Thursday, March 15, 2012

Koran Dunbar on “Greencastle”

What was your filmmaking background before making Greencastle?

KORAN: I started off as one of those weird kids in the neighborhood that would borrow my friend’s dad’s camera and shoot my own movies. Believe it or not, that was a critical part as it helped me learn to become creative and work with what I had. That was key to my start.

I later became involved in TV in my school’s Television Productions class, which no one really watched until I started writing and acting in my own skits. After graduating high school, I studied communications and media at Penn State. I got into stand-up comedy, which introduced me to the circuit and eventually the production world working with MTV and making an appearance on NBC’s Conan O Brien.

There is no really right way to start you just need to roll your sleeves up and make mistakes. So many people with college degrees do nothing because they think work should be handed to them. It doesn’t work that way and you need to go after work or create it your self.

Where did the idea come from and what was the writing process like?

KORAN: Honestly the idea came to me from a daydream I had before going to work. The idea started to grow…and you know what they say, you write what you know. My experiences growing up in a rural area and raising a child by my self began to influence my writing and it just took off from there.

Can you talk about how you raised your budget and your plan for recouping your costs?

KORAN: I had money saved up from when I was in college and every time I earned a bit of side cash, I would put it into a business account. The primary funding was taking a loan out on my 401-K. A combination of funds from and a local screening of the film should help to repay some or all of the loan (depending on ticket sales!). After that it’s all in God's hands…

What kind of camera did you use to shoot the movie -- and what did you love about it and hate about it?

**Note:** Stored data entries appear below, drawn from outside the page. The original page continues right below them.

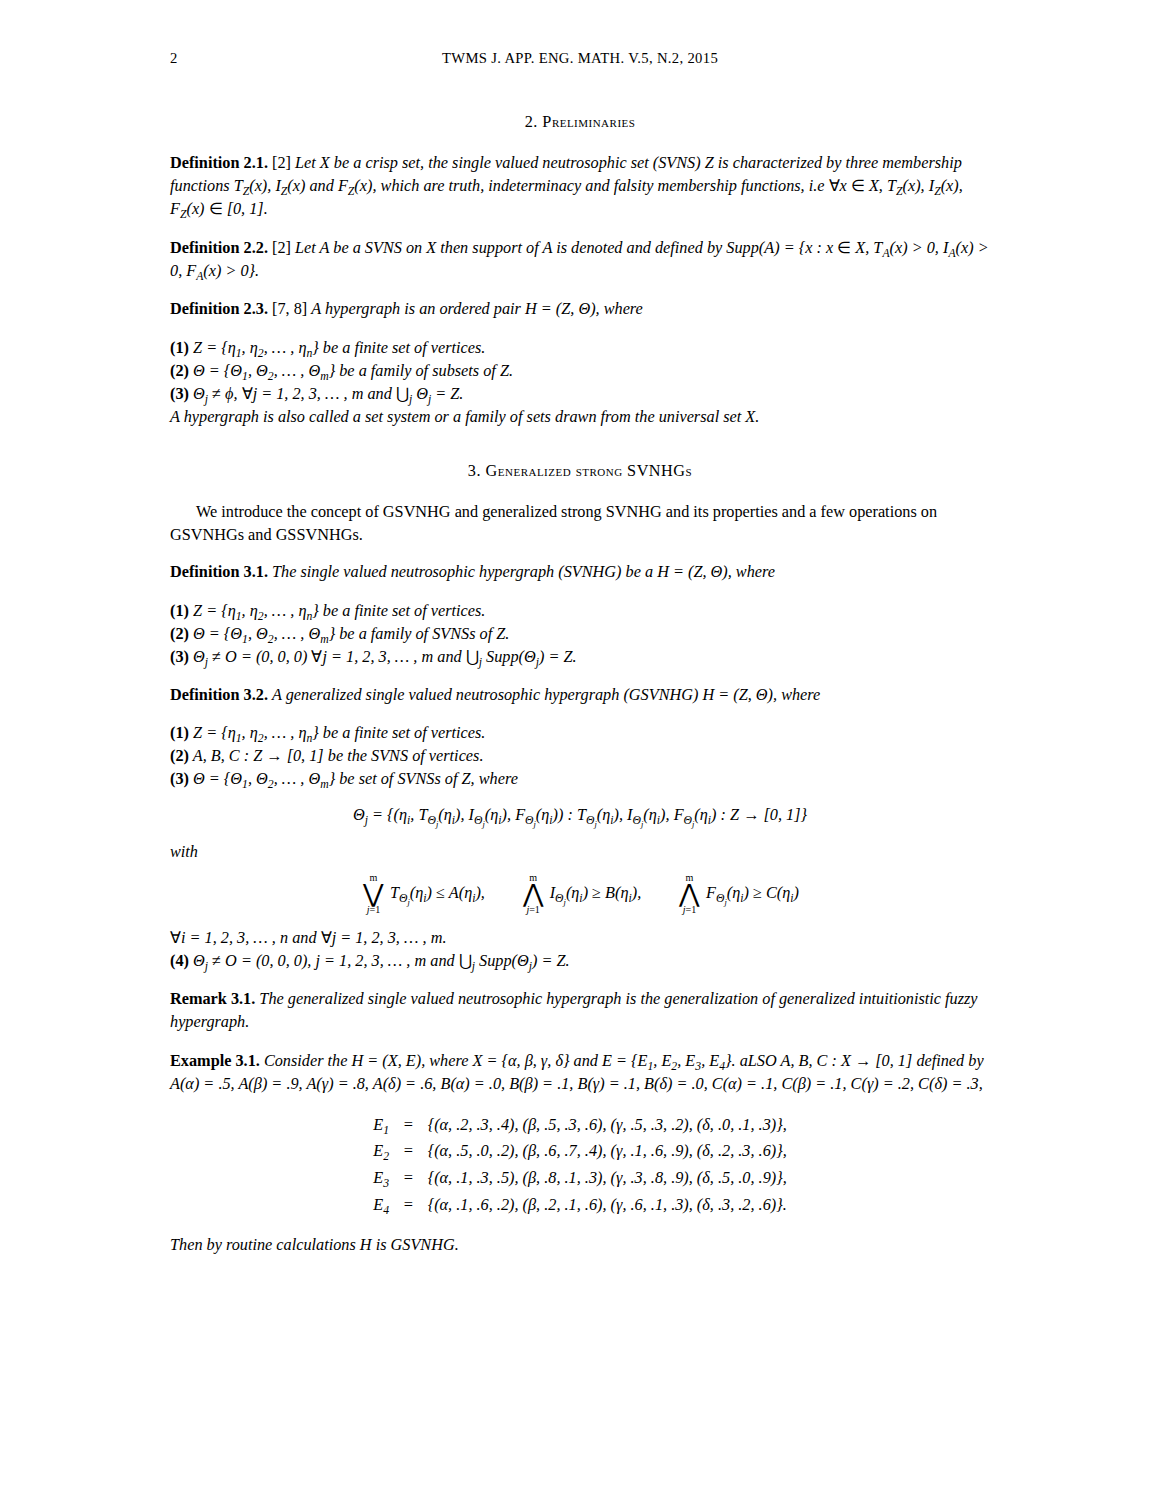2 TWMS J. APP. ENG. MATH. V.5, N.2, 2015 2
2. Preliminaries
Definition 2.1. [2] Let X be a crisp set, the single valued neutrosophic set (SVNS) Z is characterized by three membership functions TZ(x), IZ(x) and FZ(x), which are truth, indeterminacy and falsity membership functions, i.e ∀x ∈ X, TZ(x), IZ(x), FZ(x) ∈ [0, 1].
Definition 2.2. [2] Let A be a SVNS on X then support of A is denoted and defined by Supp(A) = {x : x ∈ X, TA(x) > 0, IA(x) > 0, FA(x) > 0}.
Definition 2.3. [7, 8] A hypergraph is an ordered pair H = (Z, Θ), where
(1) Z = {η1, η2, … , ηn} be a finite set of vertices.
(2) Θ = {Θ1, Θ2, … , Θm} be a family of subsets of Z.
(3) Θj ≠ ϕ, ∀j = 1, 2, 3, … , m and ⋃j Θj = Z.
A hypergraph is also called a set system or a family of sets drawn from the universal set X.
3. Generalized strong SVNHGs
We introduce the concept of GSVNHG and generalized strong SVNHG and its properties and a few operations on GSVNHGs and GSSVNHGs.
Definition 3.1. The single valued neutrosophic hypergraph (SVNHG) be a H = (Z, Θ), where
(1) Z = {η1, η2, … , ηn} be a finite set of vertices.
(2) Θ = {Θ1, Θ2, … , Θm} be a family of SVNSs of Z.
(3) Θj ≠ O = (0, 0, 0) ∀j = 1, 2, 3, … , m and ⋃j Supp(Θj) = Z.
Definition 3.2. A generalized single valued neutrosophic hypergraph (GSVNHG) H = (Z, Θ), where
(1) Z = {η1, η2, … , ηn} be a finite set of vertices.
(2) A, B, C : Z → [0, 1] be the SVNS of vertices.
(3) Θ = {Θ1, Θ2, … , Θm} be set of SVNSs of Z, where
Θj = {(ηi, TΘj(ηi), IΘj(ηi), FΘj(ηi)) : TΘj(ηi), IΘj(ηi), FΘj(ηi) : Z → [0, 1]}
with
m⋁j=1 TΘj(ηi) ≤ A(ηi), m⋀j=1 IΘj(ηi) ≥ B(ηi), m⋀j=1 FΘj(ηi) ≥ C(ηi)
∀i = 1, 2, 3, … , n and ∀j = 1, 2, 3, … , m.
(4) Θj ≠ O = (0, 0, 0), j = 1, 2, 3, … , m and ⋃j Supp(Θj) = Z.
Remark 3.1. The generalized single valued neutrosophic hypergraph is the generalization of generalized intuitionistic fuzzy hypergraph.
Example 3.1. Consider the H = (X, E), where X = {α, β, γ, δ} and E = {E1, E2, E3, E4}. aLSO A, B, C : X → [0, 1] defined by A(α) = .5, A(β) = .9, A(γ) = .8, A(δ) = .6, B(α) = .0, B(β) = .1, B(γ) = .1, B(δ) = .0, C(α) = .1, C(β) = .1, C(γ) = .2, C(δ) = .3,
E1
=
{(α, .2, .3, .4), (β, .5, .3, .6), (γ, .5, .3, .2), (δ, .0, .1, .3)},
E2
=
{(α, .5, .0, .2), (β, .6, .7, .4), (γ, .1, .6, .9), (δ, .2, .3, .6)},
E3
=
{(α, .1, .3, .5), (β, .8, .1, .3), (γ, .3, .8, .9), (δ, .5, .0, .9)},
E4
=
{(α, .1, .6, .2), (β, .2, .1, .6), (γ, .6, .1, .3), (δ, .3, .2, .6)}.
Then by routine calculations H is GSVNHG.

KORAN: I was always in love with Canon, which was my first real video camera (Canon XL1), so I was sold on it. When I hired my DP he shot his last project in Africa on the Sony EX1 so that is the camera that we purchased for Greencastle. I loved the camera in every aspect. The only downside was you could not change the lenses out. That was available on the next model up, the EX3.

You wore a lot of hats on the production -- acting, writing, directing. What's the upside and downside of doing that?

KORAN: It was once said that when you are the artist and the entrepreneur it’s like being superman. But lets face the reality. You are never going to have a movie shot unless you do it yourself, especially the first time. And let’s be even more honest…roles for African Americans are not in high demand. So the only real way to put something out there that you are proud of is by doing it yourself.

Of course the down side is you tend to work extra hard and spread yourself too thin. I fell in love with directing, writing is a challenge and something I would like to get better at, but acting is my true passion.

What was the smartest thing you did during production? The dumbest?

KORAN: Hiring my production manager and working with Dave Vanderveer. We work very well together and in fact he and I get along the best when it comes to meeting deadlines. He pushed me to be a better me. At the end of the day God placed this guy in my life and it was the best thing that could of happened.

As for the dumbest thing I don’t really think there was anything dumb I did at least not to me. The mistakes I made were necessary mistakes that are made as a first time filmmaker. If anything I would of just purchased the camera rather than renting it because I ended up purchasing it in the end.

And, finally, what did you learn from making the film that you have taken to other projects?

KORAN: I learned a lot about myself, and my family and friends. I learned that at the end of the day, sweat equity and having the right people around you cast and crew are imperative. This is key: you can do a lot with no or little money. I have learned how strong I am and also how fragile I am. At the end of the day, I learned that without God, my project would never have happened.

And all of this I will take to my next projects.